• TASK BRIEF: Pick every line from the data that holds the word "pyautogui".

• GIVEN INFORMATION:
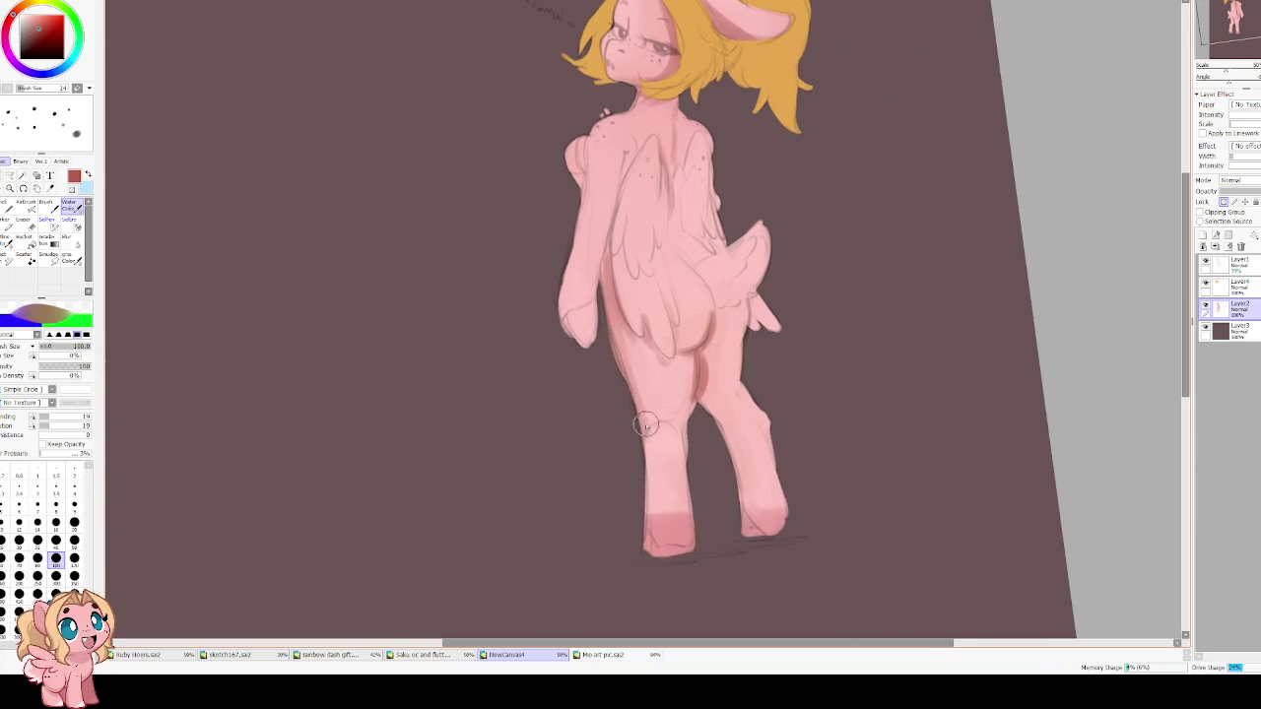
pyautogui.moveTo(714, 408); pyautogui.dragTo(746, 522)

---

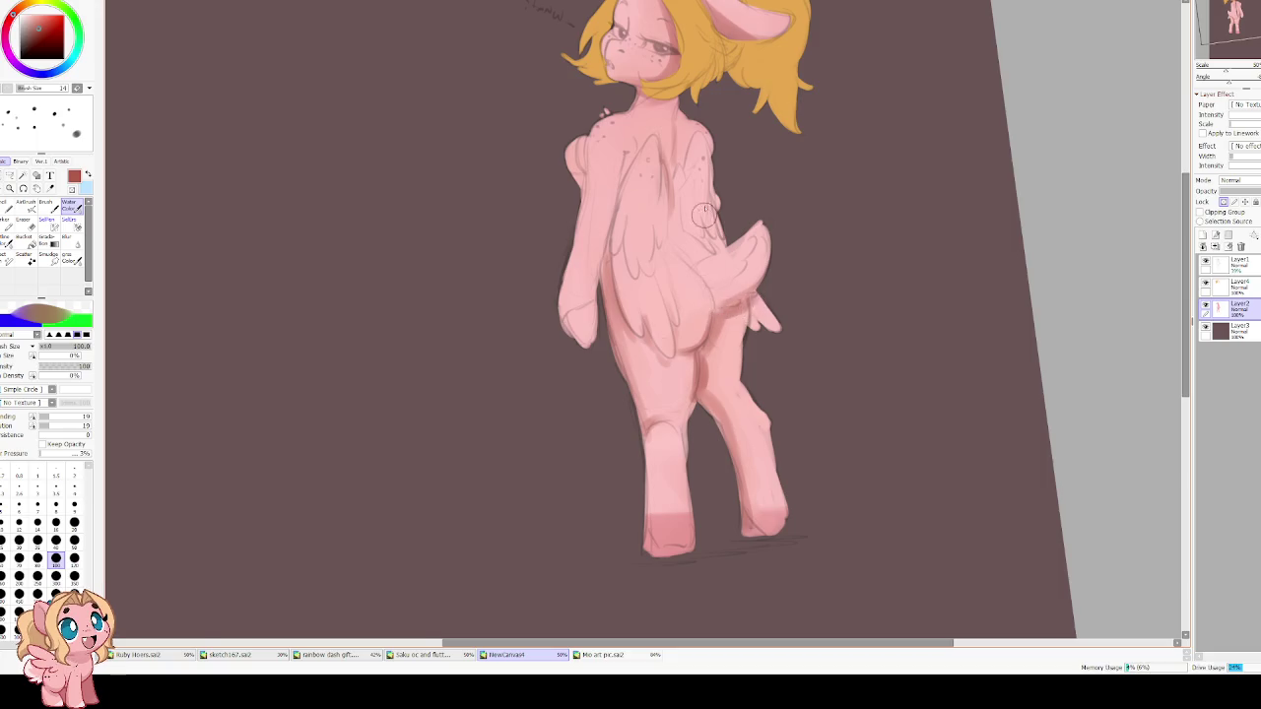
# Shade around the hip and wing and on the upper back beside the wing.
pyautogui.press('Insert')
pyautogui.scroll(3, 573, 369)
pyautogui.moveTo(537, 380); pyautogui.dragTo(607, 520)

• WRITTEN RESPONSE:
pyautogui.moveTo(714, 408); pyautogui.dragTo(746, 522)
pyautogui.press('Insert')
pyautogui.scroll(3, 573, 369)
pyautogui.moveTo(537, 380); pyautogui.dragTo(607, 520)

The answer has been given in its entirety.